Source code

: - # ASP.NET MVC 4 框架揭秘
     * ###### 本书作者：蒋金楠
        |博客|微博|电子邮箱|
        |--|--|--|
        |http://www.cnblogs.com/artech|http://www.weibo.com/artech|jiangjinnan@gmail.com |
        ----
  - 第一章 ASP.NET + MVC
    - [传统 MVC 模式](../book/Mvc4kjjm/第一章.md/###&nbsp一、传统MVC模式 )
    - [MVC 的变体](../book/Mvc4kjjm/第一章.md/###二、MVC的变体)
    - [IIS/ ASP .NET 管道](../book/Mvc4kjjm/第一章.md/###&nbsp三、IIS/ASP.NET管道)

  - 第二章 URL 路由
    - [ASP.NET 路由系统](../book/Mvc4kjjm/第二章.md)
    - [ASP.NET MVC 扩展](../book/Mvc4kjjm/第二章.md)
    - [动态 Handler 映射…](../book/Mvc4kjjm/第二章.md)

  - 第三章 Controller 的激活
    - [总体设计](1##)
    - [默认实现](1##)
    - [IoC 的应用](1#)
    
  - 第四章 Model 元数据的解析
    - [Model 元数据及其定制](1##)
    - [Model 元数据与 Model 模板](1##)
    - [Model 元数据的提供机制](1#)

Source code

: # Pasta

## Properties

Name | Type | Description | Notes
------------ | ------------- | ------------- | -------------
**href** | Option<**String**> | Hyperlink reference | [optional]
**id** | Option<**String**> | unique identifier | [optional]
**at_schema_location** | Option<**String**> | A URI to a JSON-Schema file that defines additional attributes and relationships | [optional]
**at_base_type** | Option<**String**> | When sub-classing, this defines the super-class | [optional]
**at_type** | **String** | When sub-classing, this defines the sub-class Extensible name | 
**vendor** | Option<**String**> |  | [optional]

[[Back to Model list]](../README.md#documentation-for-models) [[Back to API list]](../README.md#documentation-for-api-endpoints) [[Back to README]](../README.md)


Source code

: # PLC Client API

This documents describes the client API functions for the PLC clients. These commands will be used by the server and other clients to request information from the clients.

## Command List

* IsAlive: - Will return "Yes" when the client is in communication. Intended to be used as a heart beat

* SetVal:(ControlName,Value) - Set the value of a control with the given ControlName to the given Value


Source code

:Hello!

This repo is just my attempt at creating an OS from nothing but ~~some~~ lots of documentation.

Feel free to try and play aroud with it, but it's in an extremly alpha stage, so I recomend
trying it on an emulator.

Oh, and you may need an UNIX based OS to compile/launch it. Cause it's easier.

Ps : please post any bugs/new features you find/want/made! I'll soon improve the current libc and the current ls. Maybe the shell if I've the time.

━━━━━━━━━━

EXERCISE: Output the entire listing exactly as it appears above.

PROBLEM SOLUTION:
Source code

: - # ASP.NET MVC 4 框架揭秘
     * ###### 本书作者：蒋金楠
        |博客|微博|电子邮箱|
        |--|--|--|
        |http://www.cnblogs.com/artech|http://www.weibo.com/artech|jiangjinnan@gmail.com |
        ----
  - 第一章 ASP.NET + MVC
    - [传统 MVC 模式](../book/Mvc4kjjm/第一章.md/###&nbsp一、传统MVC模式 )
    - [MVC 的变体](../book/Mvc4kjjm/第一章.md/###二、MVC的变体)
    - [IIS/ ASP .NET 管道](../book/Mvc4kjjm/第一章.md/###&nbsp三、IIS/ASP.NET管道)

  - 第二章 URL 路由
    - [ASP.NET 路由系统](../book/Mvc4kjjm/第二章.md)
    - [ASP.NET MVC 扩展](../book/Mvc4kjjm/第二章.md)
    - [动态 Handler 映射…](../book/Mvc4kjjm/第二章.md)

  - 第三章 Controller 的激活
    - [总体设计](1##)
    - [默认实现](1##)
    - [IoC 的应用](1#)
    
  - 第四章 Model 元数据的解析
    - [Model 元数据及其定制](1##)
    - [Model 元数据与 Model 模板](1##)
    - [Model 元数据的提供机制](1#)

Source code

: # Pasta

## Properties

Name | Type | Description | Notes
------------ | ------------- | ------------- | -------------
**href** | Option<**String**> | Hyperlink reference | [optional]
**id** | Option<**String**> | unique identifier | [optional]
**at_schema_location** | Option<**String**> | A URI to a JSON-Schema file that defines additional attributes and relationships | [optional]
**at_base_type** | Option<**String**> | When sub-classing, this defines the super-class | [optional]
**at_type** | **String** | When sub-classing, this defines the sub-class Extensible name | 
**vendor** | Option<**String**> |  | [optional]

[[Back to Model list]](../README.md#documentation-for-models) [[Back to API list]](../README.md#documentation-for-api-endpoints) [[Back to README]](../README.md)


Source code

: # PLC Client API

This documents describes the client API functions for the PLC clients. These commands will be used by the server and other clients to request information from the clients.

## Command List

* IsAlive: - Will return "Yes" when the client is in communication. Intended to be used as a heart beat

* SetVal:(ControlName,Value) - Set the value of a control with the given ControlName to the given Value


Source code

:Hello!

This repo is just my attempt at creating an OS from nothing but ~~some~~ lots of documentation.

Feel free to try and play aroud with it, but it's in an extremly alpha stage, so I recomend
trying it on an emulator.

Oh, and you may need an UNIX based OS to compile/launch it. Cause it's easier.

Ps : please post any bugs/new features you find/want/made! I'll soon improve the current libc and the current ls. Maybe the shell if I've the time.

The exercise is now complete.